Wer denkt, dass ein dramatischeres Match kaum möglich sei, hätte ab 20 Uhr wieder den Fernseher anschalten sollen. Auf dem Centercourt lief Ouanna gegen Marat Safin. Während Dinara Safina ganze 12 Spiele selbst gewinnen musste, sollte Safin trotz 32 eigener Spiele am Ende ohne Erfolg dastehen. Der 0:2 Satzrückstand, eingefangen in zwei Tiebreaks, konnte von Marat Safin noch mit 6:3 und 6:4 gewendet werden. Mit einem Break Vorsprung hielten die meisten Zuschauer das Spiel für entschieden, doch die Kämpferqualitäten eines Ouannas sollten noch genau im rechtem Moment kommen. Beim Spielstand von 4:4 war die Partie wieder völlig ausgeglichen, beide Spieler dominierten mit hammerharten Aufschlägen. 3 Matchbälle konte Ouanna nicht nutzen doch im Kopf blieb der Franzose unglaublich stark, brachte trotz der negativen Motivation stets seinen eigenen Aufschlag durch. Das warten sollte ein Ende haben, welches Ouanna triumphierend genoss. 7:6, 7:6, 4:6,3:6,10:8 endet das Match für den ungesetzten französichen Helden.
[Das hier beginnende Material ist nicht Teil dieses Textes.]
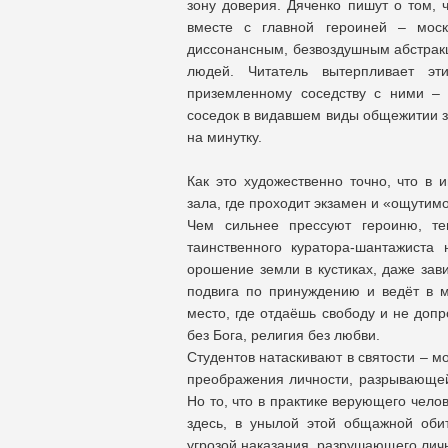
зону доверия. Дяченко пишут о том, 
вместе с главной героиней – моск
диссонансным, безвоздушным абстракц
людей. Читатель вытерпливает эт
приземленному соседству с ними – 
соседок в видавшем виды общежитии за
на минутку.
Как это художественно точно, что в 
зала, где проходит экзамен и «ощутим
Чем сильнее прессуют героиню, т
таинственного куратора-шантажиста
орошение земли в кустиках, даже зав
подвига по принуждению и ведёт в м
место, где отдаёшь свободу и не допр
без Бога, религия без любви.
Студентов натаскивают в святости – м
преображения личности, разрывающей
Но то, что в практике верующего чел
здесь, в унылой этой общажной оби
угрозой наказания, разрушающего личн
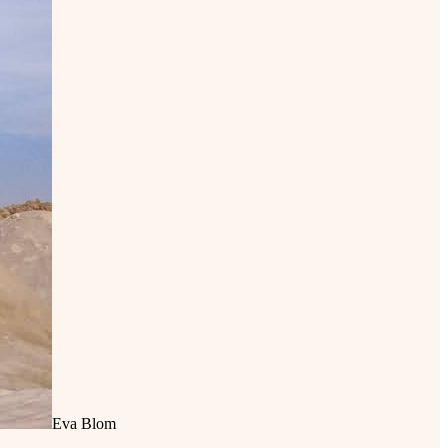
Eva Blom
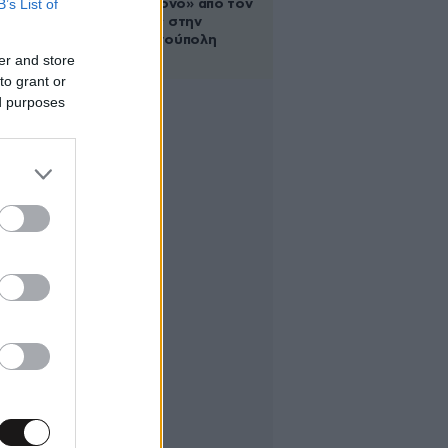
B’s List of
για έναν χρόνο» από τον
σύζυγό της στην
Κωνσταντινούπολη
er and store
to grant or
ed purposes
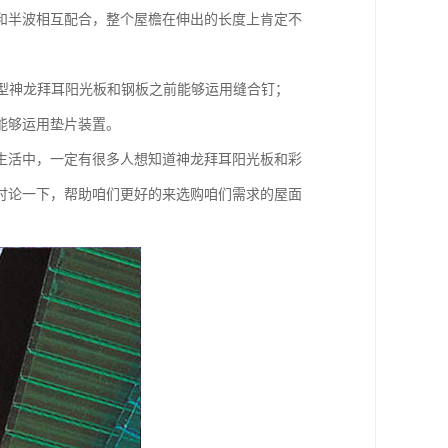
和半波相互配合，整个屋檐在伸出的长度上肯定不
用型神龙拜耳阳光板和钢板之前能够运用缝合钉；
能够运用垫片装置。
生活中，一定有很多人想知道神龙拜耳阳光板和彩
讨论一下，帮助咱们更好的来选购咱们需求的屋面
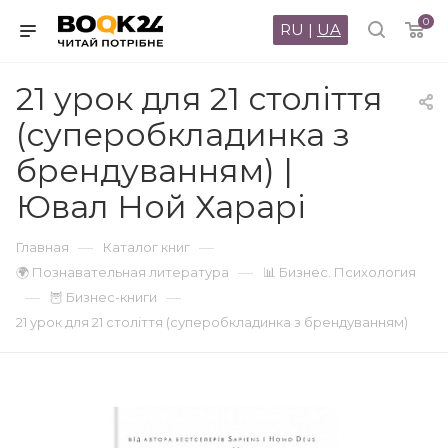
0
RU
|
UA
21 урок для 21 століття
(суперобкладинка з
брендуванням) |
Ювал Ной Харарі
—
—
Главная
Каталог книг
—
🌍 Познавательная литература
📊 Бизнес. Психология
—
—
🦉 Бизнес-книги
21 урок для 21 століття (суперобкладинка з брендуванням)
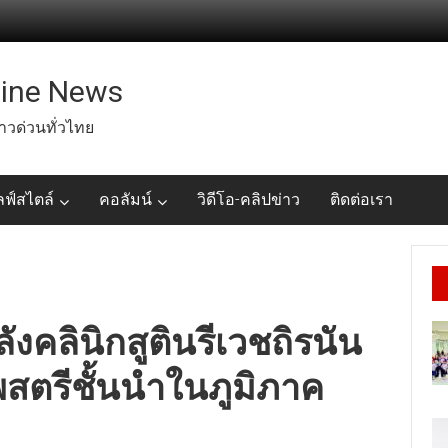
line News
่าวด่วนทั่วไทย
ลฟ์สไตล์
คอลัมน์
วิดีโอ-คลิปข่าว
ติดต่อเรา
งคลินิกสูตินรีเวชถิรนัน
พสตรีชั้นนำในภูมิภาค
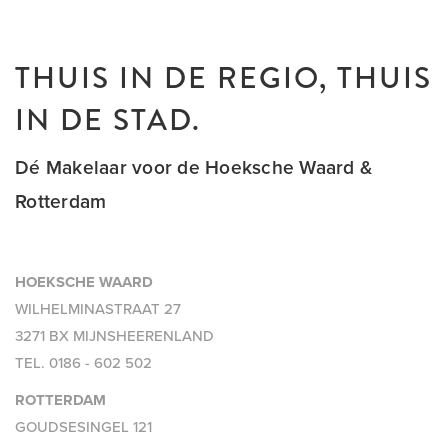
THUIS IN DE REGIO, THUIS
IN DE STAD.
Dé Makelaar voor de Hoeksche Waard &
Rotterdam
HOEKSCHE WAARD
WILHELMINASTRAAT 27
3271 BX MIJNSHEERENLAND
TEL.
0186 - 602 502
ROTTERDAM
GOUDSESINGEL 121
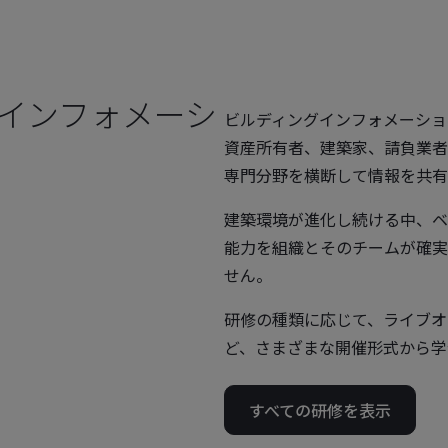
ングインフォメーシ
ビルディングインフォメーショ
資産所有者、建築家、請負業者
専門分野を横断して情報を共有
建築環境が進化し続ける中、ベ
能力を組織とそのチームが確実
せん。
研修の種類に応じて、ライブオ
ど、さまざまな開催形式から学
すべての研修を表示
Nicht die Begegnung vollständig beenden konnte Venus Williams. Die Schwester von Serena zeigte wie schon im Erstrundenmatch große Schwierigkeiten und wird morgen versuchen müssem den 0:1 Satzrückstand noch in einen Sieg umzuwenden. Auch die Schwester und Jankovic müssen morgen wieder auf den Platz. Roger und Djokovic wierden nach dem heutigem Sieg von Nadal nachziehenm auch Monfils, vorhin noch begeister Zuschauer der Ouanna – Partie, erhält seinen zweiten Auftritt.

Aus deutscher Sicht werden die Augen besonders auf Court 6 und 7 gerichtet sein. Thommy Haas darf gegen Leonardo Mayer ran, Andreas Beck bekommt es mit Schüttler Bezwinger Giquel zu tun.